We demonstrated a reduction in overall Length Of Hospital Stay (LOHS) in patients undergoing major colorectal surgery, equating to a saving of 303 bed days in our patient cohort. More importantly, we reduced the overall variation in LOHS allowing for a more effective use of resources.
Elective admission rates to Critical Care reduced from 30% to 10% while unplanned Critical Care admission dropped from 14% to 7%. We have shown an overall reduction in volume of fluid administered in the perioperative period, with significantly less fluid administered post-operatively, and a reduction in the incidence of cardiorespiratory complications and in both major and minor complications.
We have successfully introduced the use of arterial lines and peripheral vasoactive drugs in a ward area and trained ward staff to utilise advanced cardiac monitoring. Stretched nursing staff were asked to deliver even more complex care on the Nurse Enhanced Unit. Staff surveys were conducted and over half of respondents believed that the new service had improved patient care whilst not increasing workload significantly.
The main challenges faced were:
integration of a new team
training of surgical nursing staff
poor compliance from colleagues and critical care causing delays in setting up and running of the service.
The issues were managed through regular multidisciplinary meetings, persistence with training to include out of hours training for those who only worked night shifts, utilising input from other teams in particular Critical Care Outreach, and acting upon feedback from colleagues, nursing staff and patients through satisfaction surveys and feedback posters in clinical areas.

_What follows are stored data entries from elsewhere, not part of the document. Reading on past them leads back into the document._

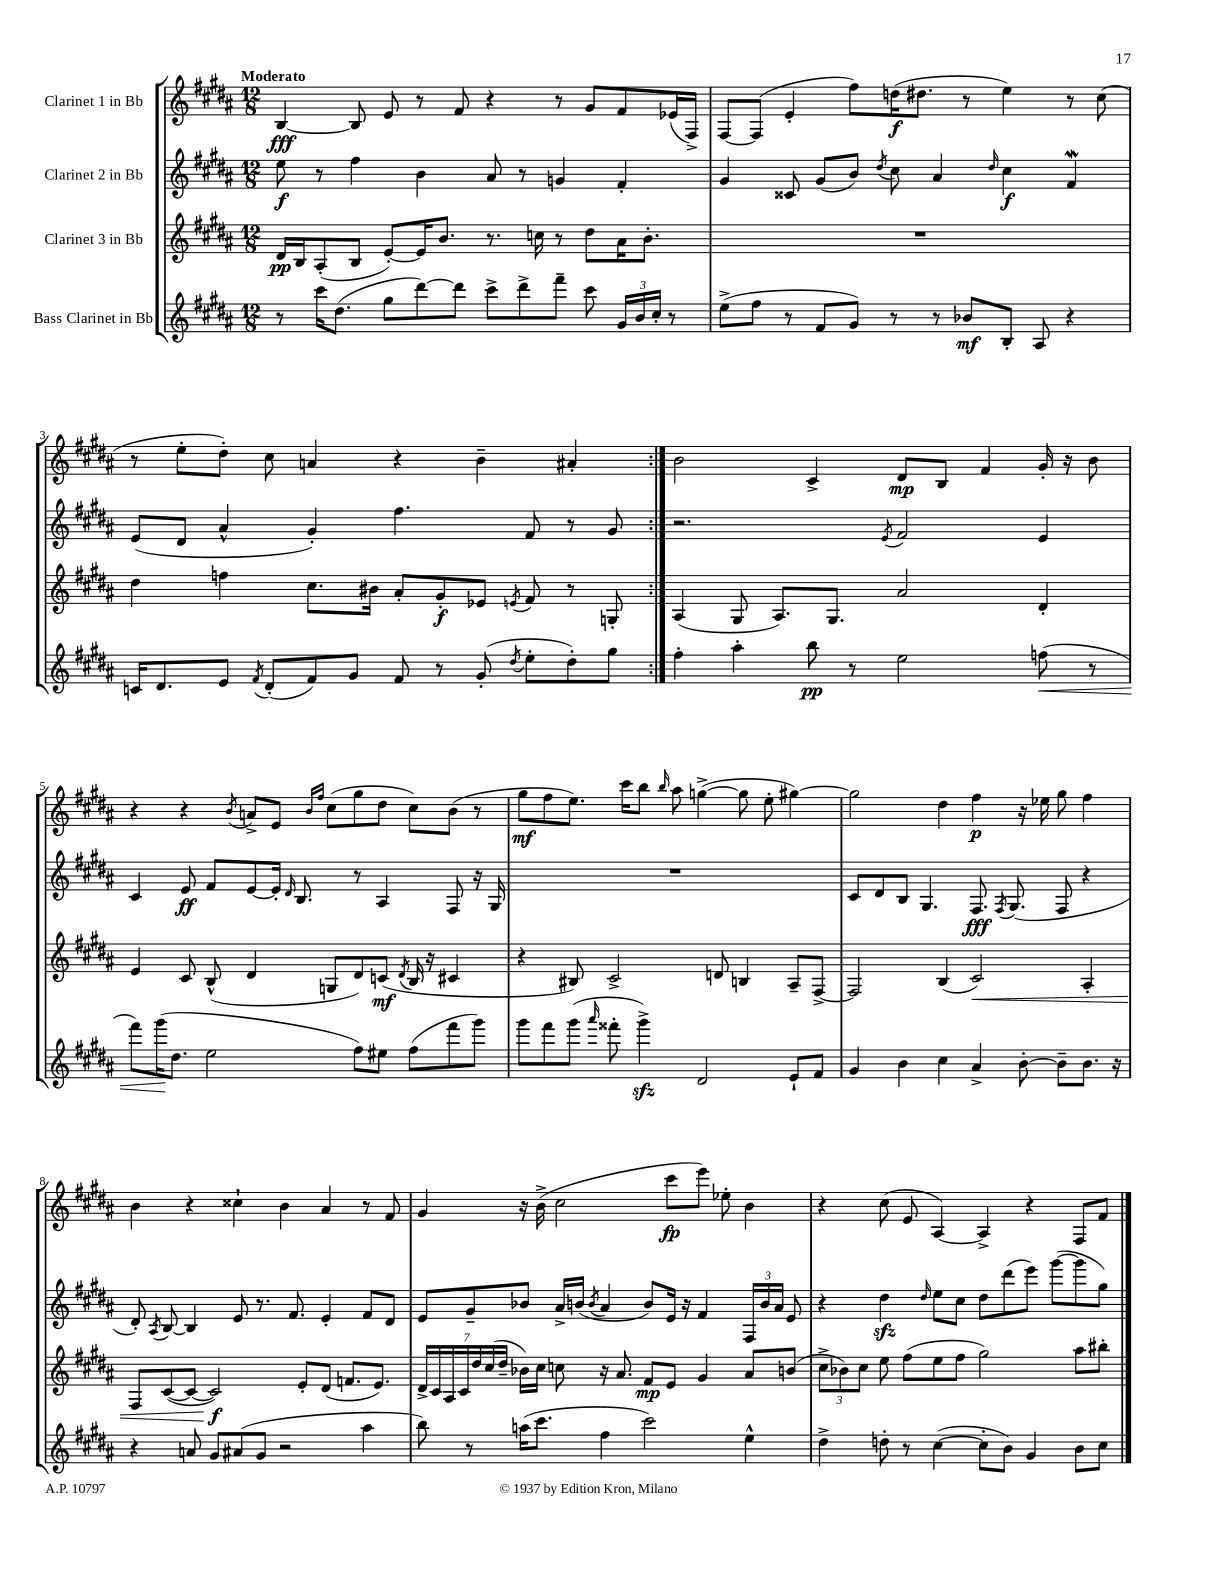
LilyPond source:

<<
\new StaffGroup <<
\new Staff = "s0" \with { instrumentName = "Clarinet 1 in Bb" } {
    \clef treble \key b \major \numericTimeSignature \time 12/8 \tempo "Moderato"
    \autoBeamOff \repeat volta 2 { b4~\fff b8 e'8 r8 fis'8 r4 r8 gis'8[ fis'8 ees'16( fis16]->) |
    fis8[~ fis8]( e'4-. fis''8[) d''16\f( dis''8.] r8 e''4) r8 cis''8( |
    r8 e''8[-. dis''8]-.) cis''8 a'4 r4 b'4-- ais'4-. | }
    b'2 cis'4-> dis'8[\mp b8] fis'4 gis'16-. r16 b'8 |
    r4 r4 \acciaccatura { b'8 } a'8[-> e'8] \grace { b'16[ fis''16] } cis''8[( gis''8 dis''8] cis''8[) b'8]( r8 |
    gis''8[\mf fis''8 e''8.]) cis'''16[ b''8] \grace { b''16 } ais''8 g''4~->( g''8 e''8-. gis''4~) |
    gis''2 dis''4 fis''4\p r16 ees''16 gis''8 fis''4 |
    b'4 r4 cisis''4-! b'4 ais'4 r8 fis'8 |
    gis'4 r16 b'16->( cis''2 cis'''8[\fp e'''8]) ees''8-. b'4 |
    r4 cis''8( e'8 ais4~) ais4-> r4 fis8[ fis'8] \bar "|." |
}
\new Staff = "s1" \with { instrumentName = "Clarinet 2 in Bb" } {
    \clef treble \key b \major \numericTimeSignature \time 12/8
    \autoBeamOff \repeat volta 2 { e''8\f r8 fis''4 b'4 ais'8 r8 g'4 fis'4-. |
    gis'4 cisis'8 gis'8[( b'8]) \acciaccatura { dis''8 } cis''8 ais'4 \grace { dis''16 } cis''4\f fis'4\mordent |
    e'8[( dis'8] ais'4-^ gis'4-.) fis''4. fis'8 r8 gis'8 | }
    r2. \acciaccatura { e'8 } fis'2 e'4 |
    cis'4 e'8\ff fis'8[ e'8~ e'16]-. \grace { dis'16 } b8. r8 ais4 fis8 r16 gis16 |
    R1. |
    cis'8[ dis'8 b8] gis4. fis8.\fff \acciaccatura { fis8 } gis8.( fis8 r4 |
    dis'8-.) \acciaccatura { ais8 } b8~ b4 e'8 r8. fis'8. e'4-. fis'8[ dis'8] |
    e'8[ gis'8-- bes'8] ais'16[-> b'16]( \acciaccatura { b'8 } ais'4 b'8[) e'16] r16 fis'4 \tuplet 3/2 { fis16[ b'16 ais'16] } e'8 |
    r4 dis''4\sfz \grace { dis''16 } e''8[ cis''8] dis''8[ dis'''8( e'''8]) gis'''8[~( gis'''8 gis''8]) \bar "|." |
}
\new Staff = "s2" \with { instrumentName = "Clarinet 3 in Bb" } {
    \clef treble \key b \major \numericTimeSignature \time 12/8
    \autoBeamOff \repeat volta 2 { dis'16[\pp b16 ais8-.( b8] e'8[~-.) e'16 b'8.] r8. c''16 r8 dis''8[ ais'16 b'8.]-. |
    R1. |
    dis''4 f''4 cis''8.[ bis'16] ais'8[-. gis'8-.\f ees'8] \acciaccatura { e'8 } fis'8 r8 g8-. | }
    ais4( gis8 ais8.[) gis8.] ais'2 dis'4-. |
    e'4 cis'8 b8-^( dis'4 g8[ dis'8) c'8]\mf( \acciaccatura { dis'8 } b16 r16 cis'4 |
    r4 bis8) cis'2-> d'8 b4 ais8[-- fis8]~-> |
    fis2 b4( cis'2\<) ais4-. |
    fis8[ cis'8~( cis'8]~ cis'2\f\!) e'8[-. dis'8]( f'8.[ e'8.]) |
    \tuplet 7/4 { dis'16[-> cis'16 ais16 cis'16 dis''16 cis''16( dis''16]-- } bes'16[) cis''16] c''8 r16 ais'8. fis'8[\mp e'8] gis'4 ais'8[ b'8]( |
    \tuplet 3/2 { cis''8[-> bes'8) cis''8] } e''8 fis''8[( e''8 fis''8] gis''2) ais''8[ bis''8]-. \bar "|." |
}
\new Staff = "s3" \with { instrumentName = "Bass Clarinet in Bb" } {
    \clef treble \key b \major \numericTimeSignature \time 12/8
    \autoBeamOff \repeat volta 2 { r8 cis'''16[ dis''8.]( gis''8[ dis'''8~) dis'''8] cis'''8[-> dis'''8-> fis'''8]-- cis'''8 \tuplet 3/2 { gis'16[ b'16 cis''16]-. } r8 |
    e''8[->( fis''8] r8 fis'8[ gis'8]) r8 r8 bes'8[\mf b8]-. ais8 r4 |
    c'16[ dis'8. e'8] \acciaccatura { fis'8 } dis'8[-.( fis'8) gis'8] fis'8 r8 gis'8-.( \acciaccatura { dis''8 } e''8[-. dis''8-.) gis''8] | }
    fis''4-. ais''4-. b''8\pp r8 e''2 f''8\<( r8 |
    fis'''8[) gis'''16\!( dis''8.] e''2 fis''8[) eis''8] fis''8[( fis'''8 gis'''8]) |
    gis'''8[ fis'''8 gis'''8]( \grace { ais'''16 } fisis'''8-. gis'''4->\sfz) dis'2 e'8[-! fis'8] |
    gis'4 b'4 cis''4 ais'4-> b'8~-. b'8[-- b'8.] r16 |
    r4 a'8 gis'8[ ais'8( gis'8] r2 ais''4 |
    b''8) r8 a''16[( cis'''8.] fis''4 cis'''2) e''4-^ |
    dis''4-> d''8-. r8 cis''4~( cis''8[-. b'8]) gis'4 b'8[ cis''8] \bar "|." |
}
>>
>>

For the service to reach its maximum potential further expansion is required for out of hours support, administration and data management support and dedicated allied professional time. We are hoping to develop a web-based training package and develop sophisticated simulation packages. Our long term aspiration is to expand the programme to other specialties such as vascular surgery to further reduce Critical Care utilisation.
The concept of protocolising the initial post-operative haemodynamic management of patients is replicable in other Trusts and we believe there is a potential to collaborate with others working in the field to develop a ‘Perioperative Toolkit’ that would enable hospitals to adopt such an approach.
How does the perioperative pathway outlined above relate to what you see in your own practice? Can you think of ways to adopt these changes to improve outcomes in your area of work?